Saved entries
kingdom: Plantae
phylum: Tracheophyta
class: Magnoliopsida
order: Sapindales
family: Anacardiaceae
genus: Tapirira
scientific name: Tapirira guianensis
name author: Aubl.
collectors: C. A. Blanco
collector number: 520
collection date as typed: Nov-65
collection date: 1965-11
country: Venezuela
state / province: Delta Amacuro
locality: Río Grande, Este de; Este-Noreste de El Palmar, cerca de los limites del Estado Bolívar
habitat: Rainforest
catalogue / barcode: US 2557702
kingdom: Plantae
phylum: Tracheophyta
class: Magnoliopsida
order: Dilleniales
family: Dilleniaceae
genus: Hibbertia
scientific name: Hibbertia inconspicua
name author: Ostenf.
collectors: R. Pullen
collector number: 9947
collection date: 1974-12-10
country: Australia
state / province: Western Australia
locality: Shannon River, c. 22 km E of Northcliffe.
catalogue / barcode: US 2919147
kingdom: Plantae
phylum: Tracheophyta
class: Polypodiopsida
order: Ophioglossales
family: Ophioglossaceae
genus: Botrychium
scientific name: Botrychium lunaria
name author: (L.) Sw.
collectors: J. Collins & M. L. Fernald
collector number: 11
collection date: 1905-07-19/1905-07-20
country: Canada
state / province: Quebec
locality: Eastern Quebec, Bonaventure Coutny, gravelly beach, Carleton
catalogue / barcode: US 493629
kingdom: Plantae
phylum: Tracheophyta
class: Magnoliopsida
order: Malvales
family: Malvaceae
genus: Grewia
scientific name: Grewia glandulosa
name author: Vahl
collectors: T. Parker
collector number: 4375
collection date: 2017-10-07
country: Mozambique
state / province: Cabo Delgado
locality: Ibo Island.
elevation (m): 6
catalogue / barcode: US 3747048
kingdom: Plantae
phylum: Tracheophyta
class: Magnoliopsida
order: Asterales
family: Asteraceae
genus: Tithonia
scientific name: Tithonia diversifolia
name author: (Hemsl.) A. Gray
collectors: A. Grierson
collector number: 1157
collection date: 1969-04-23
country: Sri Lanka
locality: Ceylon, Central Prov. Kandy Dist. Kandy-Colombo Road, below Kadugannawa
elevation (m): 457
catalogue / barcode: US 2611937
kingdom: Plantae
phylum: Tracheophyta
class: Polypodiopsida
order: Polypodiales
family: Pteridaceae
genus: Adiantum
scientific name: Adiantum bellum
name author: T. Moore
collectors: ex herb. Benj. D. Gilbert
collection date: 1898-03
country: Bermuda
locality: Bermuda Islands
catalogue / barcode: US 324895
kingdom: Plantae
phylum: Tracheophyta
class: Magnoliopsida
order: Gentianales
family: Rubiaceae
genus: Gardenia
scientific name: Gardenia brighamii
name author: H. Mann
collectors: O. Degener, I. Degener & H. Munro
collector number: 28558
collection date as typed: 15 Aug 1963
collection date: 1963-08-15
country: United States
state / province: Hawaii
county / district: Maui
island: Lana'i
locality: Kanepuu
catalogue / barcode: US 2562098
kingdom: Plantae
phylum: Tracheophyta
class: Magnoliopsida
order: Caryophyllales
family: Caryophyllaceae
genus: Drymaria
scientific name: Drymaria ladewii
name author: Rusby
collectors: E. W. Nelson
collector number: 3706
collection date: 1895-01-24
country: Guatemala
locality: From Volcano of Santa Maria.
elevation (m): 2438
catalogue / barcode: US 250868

INSTRUCTIONS TO FOLLOW |
Turn the part of the records that opens with the line containing "order: Gentianales" and runs through the end of the records into a Markdown table with the columns Row and Line. Put a row number in Row and the line in Line, and leave out any blank lines.

RESPONSE BELOW |
| Row | Line |
|---|---|
| 1 | order: Gentianales |
| 2 | family: Rubiaceae |
| 3 | genus: Gardenia |
| 4 | scientific name: Gardenia brighamii |
| 5 | name author: H. Mann |
| 6 | collectors: O. Degener, I. Degener & H. Munro |
| 7 | collector number: 28558 |
| 8 | collection date as typed: 15 Aug 1963 |
| 9 | collection date: 1963-08-15 |
| 10 | country: United States |
| 11 | state / province: Hawaii |
| 12 | county / district: Maui |
| 13 | island: Lana'i |
| 14 | locality: Kanepuu |
| 15 | catalogue / barcode: US 2562098 |
| 16 | kingdom: Plantae |
| 17 | phylum: Tracheophyta |
| 18 | class: Magnoliopsida |
| 19 | order: Caryophyllales |
| 20 | family: Caryophyllaceae |
| 21 | genus: Drymaria |
| 22 | scientific name: Drymaria ladewii |
| 23 | name author: Rusby |
| 24 | collectors: E. W. Nelson |
| 25 | collector number: 3706 |
| 26 | collection date: 1895-01-24 |
| 27 | country: Guatemala |
| 28 | locality: From Volcano of Santa Maria. |
| 29 | elevation (m): 2438 |
| 30 | catalogue / barcode: US 250868 |